___ THE DATA ___

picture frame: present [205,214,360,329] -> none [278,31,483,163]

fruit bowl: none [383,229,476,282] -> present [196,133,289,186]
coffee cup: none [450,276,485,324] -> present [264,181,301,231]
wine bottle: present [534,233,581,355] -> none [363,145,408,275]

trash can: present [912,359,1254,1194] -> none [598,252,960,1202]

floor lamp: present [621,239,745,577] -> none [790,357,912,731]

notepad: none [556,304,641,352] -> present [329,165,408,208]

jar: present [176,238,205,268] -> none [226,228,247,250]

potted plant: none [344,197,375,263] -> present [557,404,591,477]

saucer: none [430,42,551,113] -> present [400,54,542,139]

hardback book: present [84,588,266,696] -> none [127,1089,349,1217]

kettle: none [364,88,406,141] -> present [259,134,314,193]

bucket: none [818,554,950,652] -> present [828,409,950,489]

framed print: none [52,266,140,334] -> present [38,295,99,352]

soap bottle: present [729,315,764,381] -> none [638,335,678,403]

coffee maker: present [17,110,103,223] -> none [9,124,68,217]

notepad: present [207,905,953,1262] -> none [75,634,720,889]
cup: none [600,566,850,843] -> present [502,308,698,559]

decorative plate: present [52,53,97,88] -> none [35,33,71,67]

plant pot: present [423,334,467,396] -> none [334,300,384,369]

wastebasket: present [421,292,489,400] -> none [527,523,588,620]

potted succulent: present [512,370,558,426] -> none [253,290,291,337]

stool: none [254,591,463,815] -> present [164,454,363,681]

___

EXERCISE BRIEF –
Start with the line above that contains "hardback book: present" and stop after the line that contains "wastebasket: present [421,292,489,400]". Output those lines exactly, and only those.

ANSWER AREA –
hardback book: present [84,588,266,696] -> none [127,1089,349,1217]

kettle: none [364,88,406,141] -> present [259,134,314,193]

bucket: none [818,554,950,652] -> present [828,409,950,489]

framed print: none [52,266,140,334] -> present [38,295,99,352]

soap bottle: present [729,315,764,381] -> none [638,335,678,403]

coffee maker: present [17,110,103,223] -> none [9,124,68,217]

notepad: present [207,905,953,1262] -> none [75,634,720,889]
cup: none [600,566,850,843] -> present [502,308,698,559]

decorative plate: present [52,53,97,88] -> none [35,33,71,67]

plant pot: present [423,334,467,396] -> none [334,300,384,369]

wastebasket: present [421,292,489,400] -> none [527,523,588,620]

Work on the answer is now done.